### Exercise details
Go through the data below and replace every "common name" with "vernacular name". Leave every other line unchanged.

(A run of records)
╭──

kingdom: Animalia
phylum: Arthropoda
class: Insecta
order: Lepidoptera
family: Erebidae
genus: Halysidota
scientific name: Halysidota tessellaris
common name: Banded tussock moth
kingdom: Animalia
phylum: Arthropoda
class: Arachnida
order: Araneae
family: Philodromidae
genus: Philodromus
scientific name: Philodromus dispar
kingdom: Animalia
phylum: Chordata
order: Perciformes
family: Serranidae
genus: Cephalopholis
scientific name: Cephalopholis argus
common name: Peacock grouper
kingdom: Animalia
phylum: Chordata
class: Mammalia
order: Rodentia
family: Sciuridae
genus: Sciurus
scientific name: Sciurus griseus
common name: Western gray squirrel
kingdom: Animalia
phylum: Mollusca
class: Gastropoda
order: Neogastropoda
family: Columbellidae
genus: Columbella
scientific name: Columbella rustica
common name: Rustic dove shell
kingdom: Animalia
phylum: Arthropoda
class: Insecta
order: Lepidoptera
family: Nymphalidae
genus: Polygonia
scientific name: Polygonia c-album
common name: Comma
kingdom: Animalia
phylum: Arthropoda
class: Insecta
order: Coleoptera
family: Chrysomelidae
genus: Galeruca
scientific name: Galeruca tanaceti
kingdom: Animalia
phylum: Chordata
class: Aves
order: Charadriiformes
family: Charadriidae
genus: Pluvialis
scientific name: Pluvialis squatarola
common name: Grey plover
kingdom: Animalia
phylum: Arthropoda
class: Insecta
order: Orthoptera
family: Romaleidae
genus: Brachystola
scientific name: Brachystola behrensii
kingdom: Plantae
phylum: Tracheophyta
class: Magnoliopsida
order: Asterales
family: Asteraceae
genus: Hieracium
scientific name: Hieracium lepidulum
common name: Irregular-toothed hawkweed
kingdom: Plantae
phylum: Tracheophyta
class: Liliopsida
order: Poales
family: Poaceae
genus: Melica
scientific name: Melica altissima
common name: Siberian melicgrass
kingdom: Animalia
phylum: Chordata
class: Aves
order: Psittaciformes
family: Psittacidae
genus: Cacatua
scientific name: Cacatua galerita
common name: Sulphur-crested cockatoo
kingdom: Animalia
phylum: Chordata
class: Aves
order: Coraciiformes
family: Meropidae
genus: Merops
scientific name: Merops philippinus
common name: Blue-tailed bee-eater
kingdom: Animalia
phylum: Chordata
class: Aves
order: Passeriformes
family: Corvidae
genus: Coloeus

╰──

### Full output
kingdom: Animalia
phylum: Arthropoda
class: Insecta
order: Lepidoptera
family: Erebidae
genus: Halysidota
scientific name: Halysidota tessellaris
vernacular name: Banded tussock moth
kingdom: Animalia
phylum: Arthropoda
class: Arachnida
order: Araneae
family: Philodromidae
genus: Philodromus
scientific name: Philodromus dispar
kingdom: Animalia
phylum: Chordata
order: Perciformes
family: Serranidae
genus: Cephalopholis
scientific name: Cephalopholis argus
vernacular name: Peacock grouper
kingdom: Animalia
phylum: Chordata
class: Mammalia
order: Rodentia
family: Sciuridae
genus: Sciurus
scientific name: Sciurus griseus
vernacular name: Western gray squirrel
kingdom: Animalia
phylum: Mollusca
class: Gastropoda
order: Neogastropoda
family: Columbellidae
genus: Columbella
scientific name: Columbella rustica
vernacular name: Rustic dove shell
kingdom: Animalia
phylum: Arthropoda
class: Insecta
order: Lepidoptera
family: Nymphalidae
genus: Polygonia
scientific name: Polygonia c-album
vernacular name: Comma
kingdom: Animalia
phylum: Arthropoda
class: Insecta
order: Coleoptera
family: Chrysomelidae
genus: Galeruca
scientific name: Galeruca tanaceti
kingdom: Animalia
phylum: Chordata
class: Aves
order: Charadriiformes
family: Charadriidae
genus: Pluvialis
scientific name: Pluvialis squatarola
vernacular name: Grey plover
kingdom: Animalia
phylum: Arthropoda
class: Insecta
order: Orthoptera
family: Romaleidae
genus: Brachystola
scientific name: Brachystola behrensii
kingdom: Plantae
phylum: Tracheophyta
class: Magnoliopsida
order: Asterales
family: Asteraceae
genus: Hieracium
scientific name: Hieracium lepidulum
vernacular name: Irregular-toothed hawkweed
kingdom: Plantae
phylum: Tracheophyta
class: Liliopsida
order: Poales
family: Poaceae
genus: Melica
scientific name: Melica altissima
vernacular name: Siberian melicgrass
kingdom: Animalia
phylum: Chordata
class: Aves
order: Psittaciformes
family: Psittacidae
genus: Cacatua
scientific name: Cacatua galerita
vernacular name: Sulphur-crested cockatoo
kingdom: Animalia
phylum: Chordata
class: Aves
order: Coraciiformes
family: Meropidae
genus: Merops
scientific name: Merops philippinus
vernacular name: Blue-tailed bee-eater
kingdom: Animalia
phylum: Chordata
class: Aves
order: Passeriformes
family: Corvidae
genus: Coloeus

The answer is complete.